:: Provided records ::

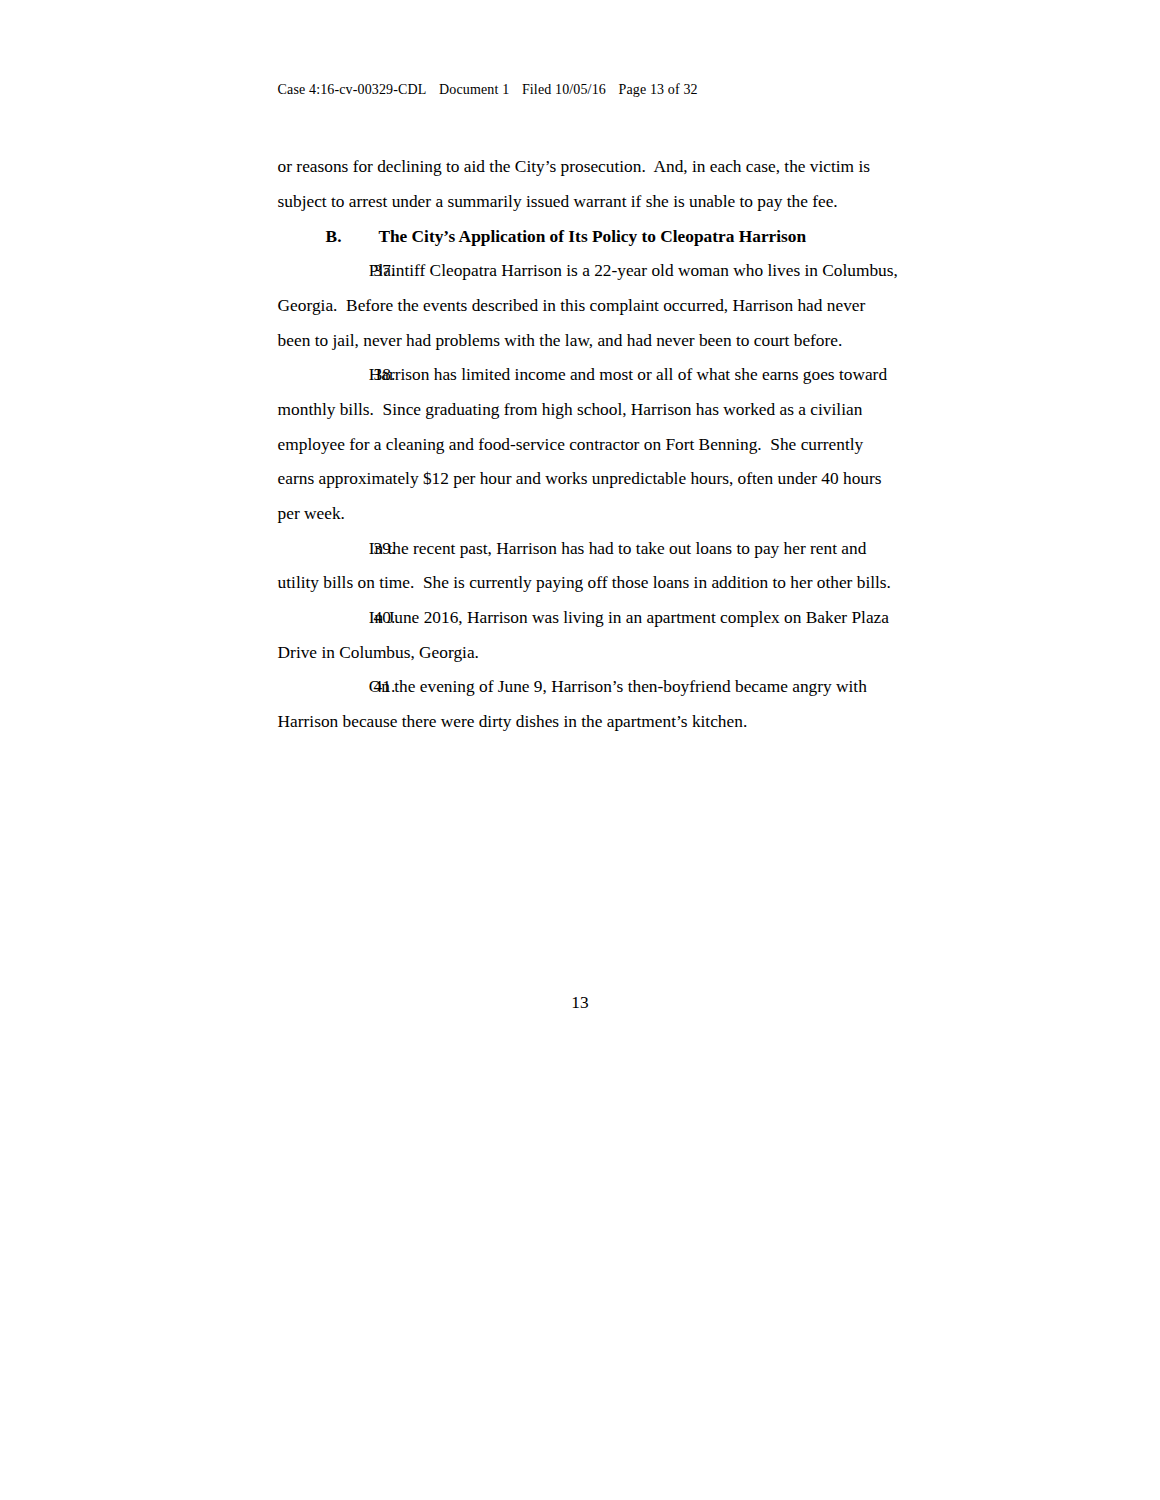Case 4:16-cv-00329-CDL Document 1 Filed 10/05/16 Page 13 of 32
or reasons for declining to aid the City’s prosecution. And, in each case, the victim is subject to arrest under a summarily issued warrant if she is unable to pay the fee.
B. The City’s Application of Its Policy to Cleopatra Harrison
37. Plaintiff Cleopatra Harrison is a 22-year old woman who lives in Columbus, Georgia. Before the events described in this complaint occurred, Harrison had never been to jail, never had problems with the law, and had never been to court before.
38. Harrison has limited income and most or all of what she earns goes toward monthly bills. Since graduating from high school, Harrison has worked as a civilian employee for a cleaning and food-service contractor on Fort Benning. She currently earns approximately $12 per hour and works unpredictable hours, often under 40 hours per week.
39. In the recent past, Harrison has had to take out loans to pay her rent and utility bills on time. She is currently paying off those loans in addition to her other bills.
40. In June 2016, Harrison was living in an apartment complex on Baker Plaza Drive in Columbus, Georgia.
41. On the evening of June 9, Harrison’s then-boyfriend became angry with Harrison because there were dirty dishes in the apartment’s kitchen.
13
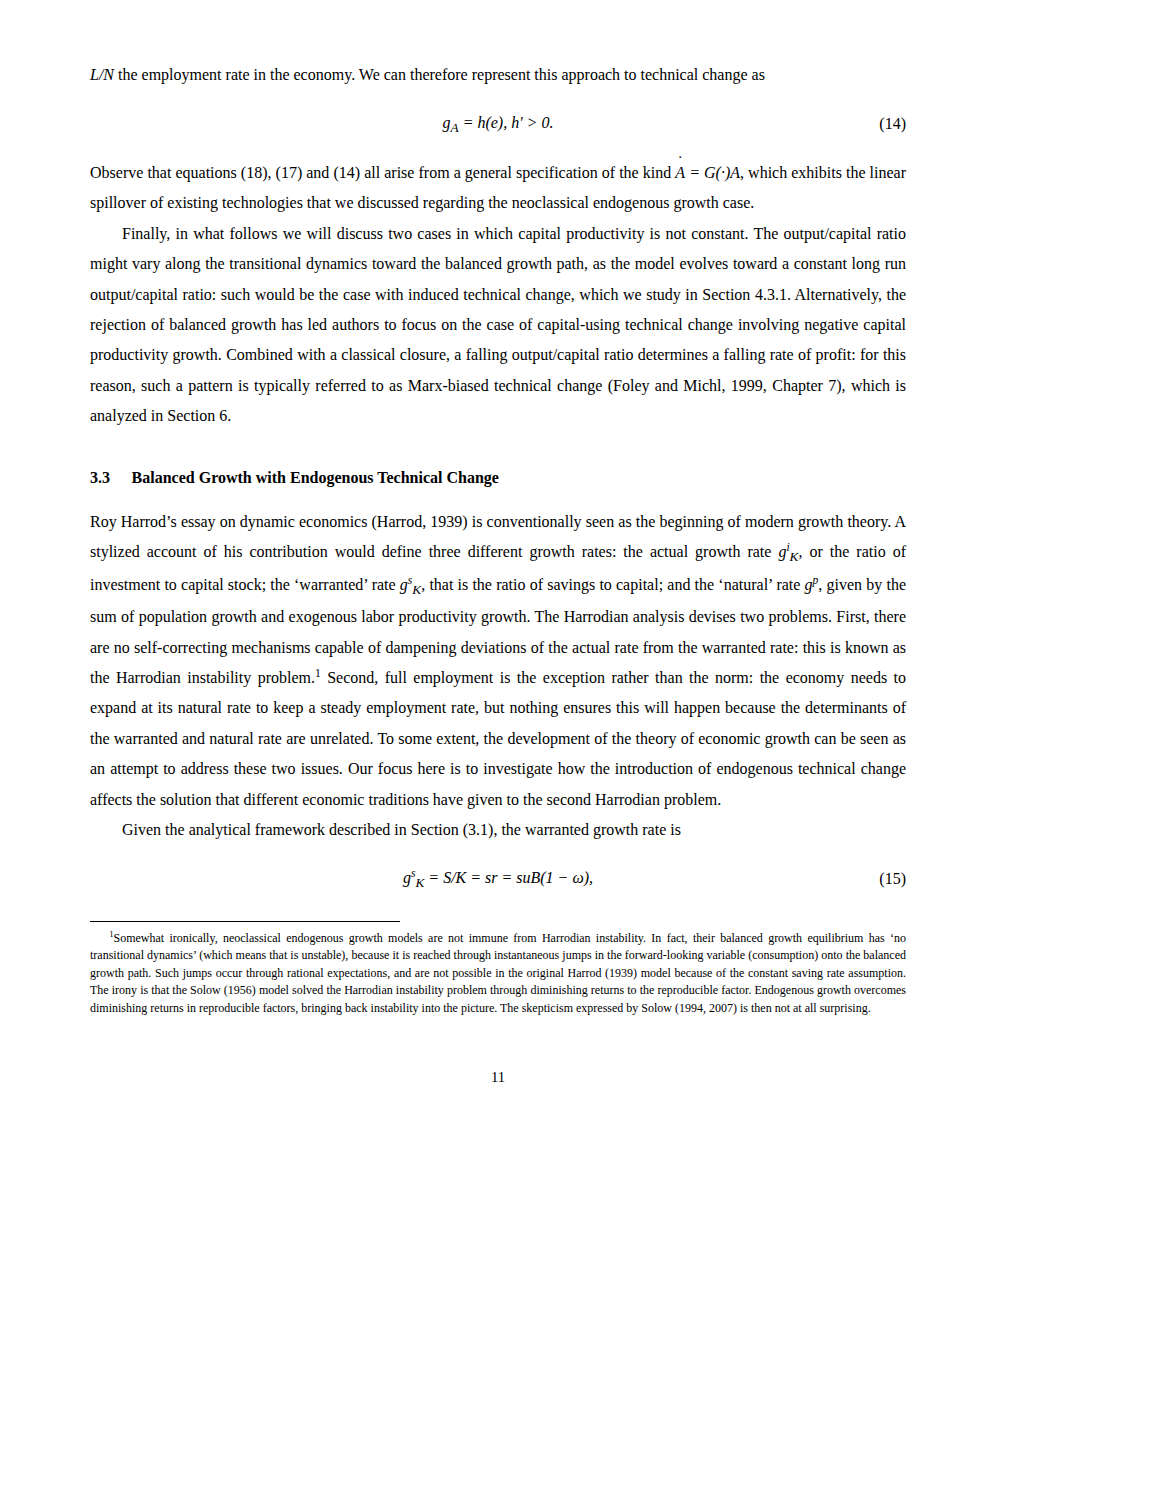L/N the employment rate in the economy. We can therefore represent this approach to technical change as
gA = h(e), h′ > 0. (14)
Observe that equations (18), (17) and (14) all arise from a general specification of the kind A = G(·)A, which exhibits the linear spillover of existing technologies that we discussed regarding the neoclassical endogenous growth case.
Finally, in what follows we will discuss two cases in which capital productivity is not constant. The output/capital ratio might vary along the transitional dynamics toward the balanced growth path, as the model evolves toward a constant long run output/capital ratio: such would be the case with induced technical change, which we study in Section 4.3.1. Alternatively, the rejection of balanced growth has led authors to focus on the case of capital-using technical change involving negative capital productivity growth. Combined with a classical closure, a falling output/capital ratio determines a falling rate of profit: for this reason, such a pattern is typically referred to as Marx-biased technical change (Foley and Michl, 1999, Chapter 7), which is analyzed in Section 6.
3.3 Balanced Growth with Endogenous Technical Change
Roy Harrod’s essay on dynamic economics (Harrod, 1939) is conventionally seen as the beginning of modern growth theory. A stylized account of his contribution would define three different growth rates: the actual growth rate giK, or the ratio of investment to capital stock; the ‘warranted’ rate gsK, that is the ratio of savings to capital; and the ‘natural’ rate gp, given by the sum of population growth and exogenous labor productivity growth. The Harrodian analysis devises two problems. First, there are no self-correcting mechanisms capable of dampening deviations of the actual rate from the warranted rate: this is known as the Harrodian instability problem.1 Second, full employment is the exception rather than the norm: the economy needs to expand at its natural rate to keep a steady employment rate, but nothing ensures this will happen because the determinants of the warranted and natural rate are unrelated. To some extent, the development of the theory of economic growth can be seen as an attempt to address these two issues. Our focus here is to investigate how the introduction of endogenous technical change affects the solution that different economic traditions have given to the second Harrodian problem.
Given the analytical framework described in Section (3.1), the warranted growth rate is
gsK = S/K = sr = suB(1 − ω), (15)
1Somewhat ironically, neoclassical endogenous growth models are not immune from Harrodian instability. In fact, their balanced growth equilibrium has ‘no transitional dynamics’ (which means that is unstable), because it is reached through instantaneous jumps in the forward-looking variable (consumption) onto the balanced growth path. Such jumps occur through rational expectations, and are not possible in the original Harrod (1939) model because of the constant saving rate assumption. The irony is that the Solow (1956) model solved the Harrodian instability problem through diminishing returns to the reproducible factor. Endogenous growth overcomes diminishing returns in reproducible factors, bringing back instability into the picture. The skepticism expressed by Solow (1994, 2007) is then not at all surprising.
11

:::

### Exercise instructions
All pictures are to be skipped. Output, word for word, the lines in the data above starting at the line containing "40. In June" and ending at the line containing "Observe that equations".

### Finished task
40. In June 2016, Harrison was living in an apartment complex on Baker Plaza Drive in Columbus, Georgia.
41. On the evening of June 9, Harrison’s then-boyfriend became angry with Harrison because there were dirty dishes in the apartment’s kitchen.
13
L/N the employment rate in the economy. We can therefore represent this approach to technical change as
gA = h(e), h′ > 0. (14)
Observe that equations (18), (17) and (14) all arise from a general specification of the kind A = G(·)A, which exhibits the linear spillover of existing technologies that we discussed regarding the neoclassical endogenous growth case.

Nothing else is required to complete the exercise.